# [TASK A]
Condense the paragraph of the Bluetooth thread that begins "In my experience, a Linux OS is HUGE overkill" into a shorter version that keeps its main facts.

Looking over your estimates, it sounds like you're looking at about 2MB of data per week, maybe 8MB per month. The question of what technology to use here comes down to how long people are willing to wait to collect data.
For BLE (BT 4.0) - assume your data transfer is in the 2-4kB/s range. For 2.1, assume it's in the 15-30kB range. This depends on a ton of factors, but has generally been my experience between Android/iOS and BLE devices.
At 2MB, either one of those is going to take a long time to transfer. Is it possible to get data more frequently? Or maybe have a wifi-connected base station somewhere that collects data frequently? (I'm not sure of the application)
Which one is the better choice? Meaning that suitable for the
application, and easy to develop. ARM/avr32 + CC2540 (or the like)
CC2540 only or the like (if possible) ARM/avr32 + some BT modules (
such as Bluegiga https://www.bluegiga.com/en-US/products/ ) Should
Linux be used?
This is a tricky question to answer without knowing more about the complexity of the system, the sensors, the data storage capacity, BOM costs, etc...
In my experience, a Linux OS is HUGE overkill for a simple GPIO/UART/I2C based system (unless you're super comfortable with Linux). Chips that can run Linux, and add the additional RAM are usually costly (e.g. a cheap ARM Cortex M0 is like 50 cents in decent volume and sounds like all you need to use).
The question usually comes down to 'external MCU or not' - as in, do you try to get an all-in-one BT module, which has application space to program on. This is a size and cost savings to using it, but it adds risks and unknowns vs a braindead BT module + external MCU.
One thing I would like to clarify is that you mention the TI CC2540 a few times (actually, CC2541 is the newer version). Anyways, that chip is an IC level component. Unless you want to do the antenna design and put it through FCC intentional radiator certification (the certs are between 1k-10k usually - and I'm assuming you're in the US when I say FCC).

(Stored records)
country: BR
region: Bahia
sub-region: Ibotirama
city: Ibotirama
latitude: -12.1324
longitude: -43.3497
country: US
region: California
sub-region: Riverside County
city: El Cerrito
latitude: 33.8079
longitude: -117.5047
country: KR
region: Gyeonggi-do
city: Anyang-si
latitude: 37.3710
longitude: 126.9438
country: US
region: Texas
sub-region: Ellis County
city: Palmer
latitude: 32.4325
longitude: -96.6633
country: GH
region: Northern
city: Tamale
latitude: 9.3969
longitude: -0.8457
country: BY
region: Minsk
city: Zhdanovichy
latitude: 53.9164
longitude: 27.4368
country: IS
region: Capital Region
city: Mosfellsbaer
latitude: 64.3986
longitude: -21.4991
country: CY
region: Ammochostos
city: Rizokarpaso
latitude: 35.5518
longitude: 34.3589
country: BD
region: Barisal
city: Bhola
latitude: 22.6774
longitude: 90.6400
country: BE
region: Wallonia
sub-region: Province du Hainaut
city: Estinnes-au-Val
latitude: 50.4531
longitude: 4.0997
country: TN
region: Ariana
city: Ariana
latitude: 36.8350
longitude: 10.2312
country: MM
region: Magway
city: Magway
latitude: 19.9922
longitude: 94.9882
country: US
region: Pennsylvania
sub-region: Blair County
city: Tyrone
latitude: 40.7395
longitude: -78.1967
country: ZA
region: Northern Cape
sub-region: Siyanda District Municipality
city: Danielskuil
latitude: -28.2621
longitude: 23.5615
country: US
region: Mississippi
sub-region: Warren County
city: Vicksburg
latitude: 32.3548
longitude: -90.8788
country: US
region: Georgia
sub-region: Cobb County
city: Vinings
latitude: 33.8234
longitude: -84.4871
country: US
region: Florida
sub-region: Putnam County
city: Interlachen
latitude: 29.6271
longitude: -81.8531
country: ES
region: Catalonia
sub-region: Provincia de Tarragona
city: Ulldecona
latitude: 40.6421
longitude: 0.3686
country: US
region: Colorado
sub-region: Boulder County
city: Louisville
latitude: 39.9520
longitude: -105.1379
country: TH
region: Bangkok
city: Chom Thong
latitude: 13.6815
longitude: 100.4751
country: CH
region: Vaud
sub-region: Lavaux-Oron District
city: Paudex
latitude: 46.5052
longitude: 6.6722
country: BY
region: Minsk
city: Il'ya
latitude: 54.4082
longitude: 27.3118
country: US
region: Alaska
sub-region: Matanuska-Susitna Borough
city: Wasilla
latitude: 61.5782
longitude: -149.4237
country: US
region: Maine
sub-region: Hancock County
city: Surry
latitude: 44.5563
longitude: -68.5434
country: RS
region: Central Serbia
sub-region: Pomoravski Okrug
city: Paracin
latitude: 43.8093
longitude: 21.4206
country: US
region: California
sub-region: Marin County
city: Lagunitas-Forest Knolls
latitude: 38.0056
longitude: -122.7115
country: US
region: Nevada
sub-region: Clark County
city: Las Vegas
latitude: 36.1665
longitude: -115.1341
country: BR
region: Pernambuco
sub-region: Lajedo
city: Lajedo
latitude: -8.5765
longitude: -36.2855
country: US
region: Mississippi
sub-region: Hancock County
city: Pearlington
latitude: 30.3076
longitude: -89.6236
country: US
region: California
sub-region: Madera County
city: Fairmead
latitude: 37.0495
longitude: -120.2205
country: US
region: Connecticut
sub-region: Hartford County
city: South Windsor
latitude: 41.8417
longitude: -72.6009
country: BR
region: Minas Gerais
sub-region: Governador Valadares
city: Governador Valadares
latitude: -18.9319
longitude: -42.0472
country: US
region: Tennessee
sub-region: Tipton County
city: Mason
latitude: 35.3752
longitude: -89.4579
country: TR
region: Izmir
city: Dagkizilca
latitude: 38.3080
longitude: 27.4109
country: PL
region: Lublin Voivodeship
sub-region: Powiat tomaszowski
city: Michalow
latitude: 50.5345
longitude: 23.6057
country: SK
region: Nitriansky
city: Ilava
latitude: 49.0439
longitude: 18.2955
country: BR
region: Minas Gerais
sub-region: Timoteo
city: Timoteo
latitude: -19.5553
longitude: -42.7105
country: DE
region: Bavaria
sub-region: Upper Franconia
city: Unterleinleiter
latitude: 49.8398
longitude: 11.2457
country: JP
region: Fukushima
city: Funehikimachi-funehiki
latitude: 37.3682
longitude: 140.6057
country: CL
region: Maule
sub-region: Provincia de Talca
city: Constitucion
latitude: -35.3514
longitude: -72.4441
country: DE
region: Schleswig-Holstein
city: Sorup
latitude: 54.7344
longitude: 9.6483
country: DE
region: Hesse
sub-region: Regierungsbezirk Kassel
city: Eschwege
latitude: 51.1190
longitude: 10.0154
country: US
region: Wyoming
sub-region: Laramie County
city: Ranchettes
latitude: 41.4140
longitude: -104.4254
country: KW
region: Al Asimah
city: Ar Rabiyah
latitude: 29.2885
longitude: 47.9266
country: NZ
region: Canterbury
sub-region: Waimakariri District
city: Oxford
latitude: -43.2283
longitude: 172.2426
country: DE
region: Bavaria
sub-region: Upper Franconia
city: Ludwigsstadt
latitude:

# [TASK B]
Convert the geolocation rows into a Markdown table with columns Num and Line, starting at the first row and ending at the line containing "city: Palmer". Number each line and leave out blank lines.

# [COMPLETE OUTPUT A]
Linux is heavy overkill for a simple GPIO/UART/I2C-based system unless you're very comfortable with it. Chips that can run Linux, plus the extra RAM, are usually costly. By contrast, a cheap ARM Cortex M0 costs about 50 cents in decent volume and sounds like all that's needed.

# [COMPLETE OUTPUT B]
| Num | Line |
|---|---|
| 1 | country: BR |
| 2 | region: Bahia |
| 3 | sub-region: Ibotirama |
| 4 | city: Ibotirama |
| 5 | latitude: -12.1324 |
| 6 | longitude: -43.3497 |
| 7 | country: US |
| 8 | region: California |
| 9 | sub-region: Riverside County |
| 10 | city: El Cerrito |
| 11 | latitude: 33.8079 |
| 12 | longitude: -117.5047 |
| 13 | country: KR |
| 14 | region: Gyeonggi-do |
| 15 | city: Anyang-si |
| 16 | latitude: 37.3710 |
| 17 | longitude: 126.9438 |
| 18 | country: US |
| 19 | region: Texas |
| 20 | sub-region: Ellis County |
| 21 | city: Palmer |